Esto era la base del derecho federal al aborto: una sentencia. El legislador federal nunca aprovechó esta doctrina para regular este derecho y darle unas bases más fuertes. Y así, pasa lo que pasa, que lo que un Tribunal Supremo se inventó otro se lo puede desinventar. La doctrina establecida la semana pasada dice, de forma muy resumida, que la norma del debido proceso se ha usado para reconocer derechos que no existen en la Constitución, pero «cualquier derecho de este tipo debe estar profundamente arraigado en la historia y tradición de esta nación e implícito en el concepto de libertad ordenada». El aborto no lo está y Roe v. Wade estuvo equivocada desde el principio. Lo que significa «arraigo profundo en la historia de la nación» no queda claro, pero uno de los jueces ya ha firmado una opinión concurrente en la que pide cargarse otros derechos que tenían el mismo fundamento, como la anticoncepción, la libertad sexual o el matrimonio igualitario.

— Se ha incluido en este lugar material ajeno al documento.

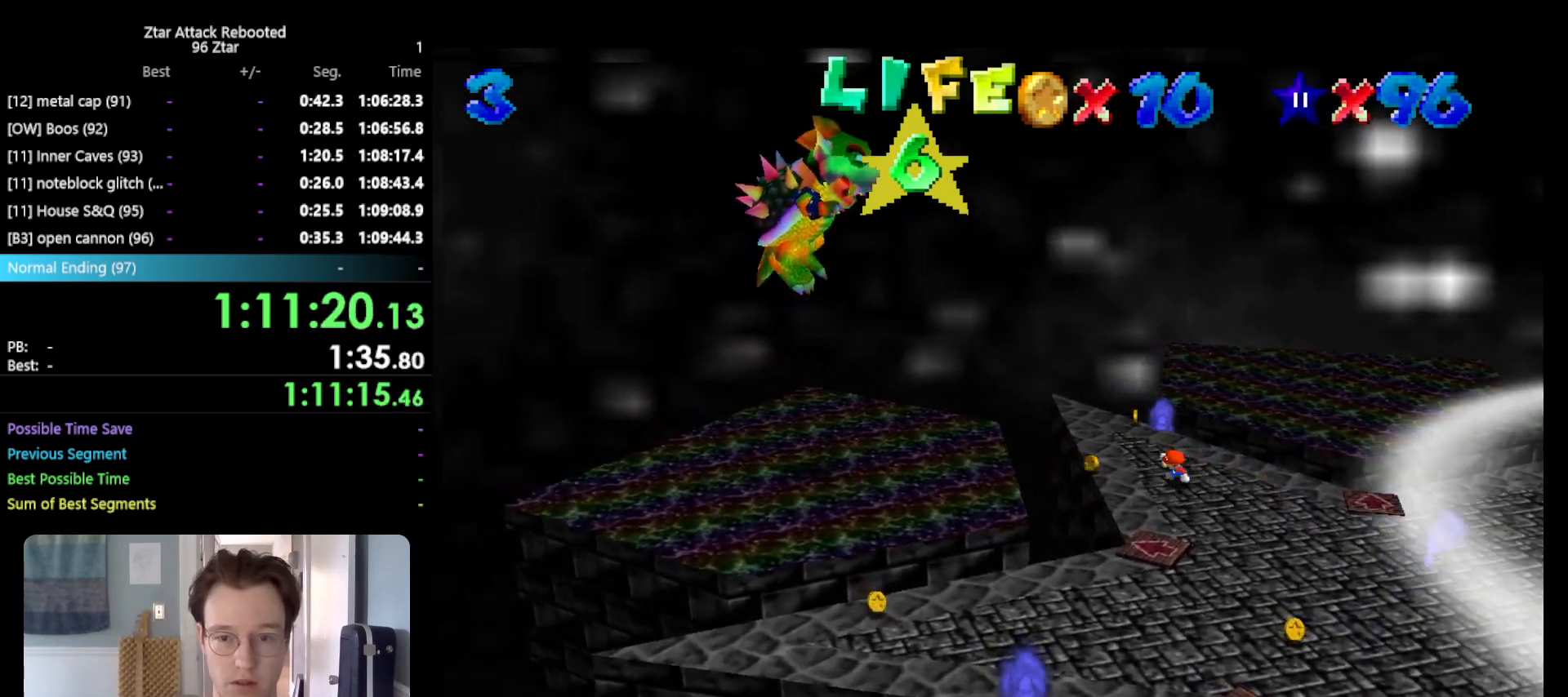
{"buttons": [], "left_stick": "down", "events": [[33, "left_stick", "down"], [383, "A", "down"], [467, "A", "up"]]}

Creo que ha quedado bastante claro cómo ciertas características del sistema federal estadounidense han propiciado esta sentencia: el esquematismo y la antigüedad de la Constitución dejan mucho margen a la interpretación, que puede variar; los jueces tienen mucho poder para iniciar casos constitucionales que tiene luego que resolver el Supremo; el nombramiento presidencial de jueces vitalicios lleva al control político de los cargos. El resultado son sentencias con más contenido político que jurídico, como lo ha sido esta o como lo fue Roe en su momento. Es lo que tiene que las líneas fundamentales de tu sistema político no hayan variado en más de dos siglos, que todas las lecciones aprendidas en otros sistemas constitucionales te resultan ajenas.

En Europa, en principio, estamos más seguros. Nuestras Constituciones son más largas y más concretas, y nuestros Tribunales Constitucionales, si bien tienen elección política, también tienen plazos de mandato y renovaciones parciales. Como vimos hace unas semanas, el de España se renueva en un tercio cada 3 años y el cargo de cada magistrado dura 9. Ese sistema impide, en teoría, que nadie controle el sistema a futuro. Claro, luego ves el sistemático bloqueo del PP, que el Gobierno está intentando saltarse como puede (la vía actual parece ser reformar su propia reforma y permitir que el CGPJ en funciones elija magistrados del TC), recuerdas que precisamente la ley del aborto lleva 12 años en un limbo sin que se resuelva el recurso… y se te retuerce un poco la tripa ante las supuestas seguridades europeas.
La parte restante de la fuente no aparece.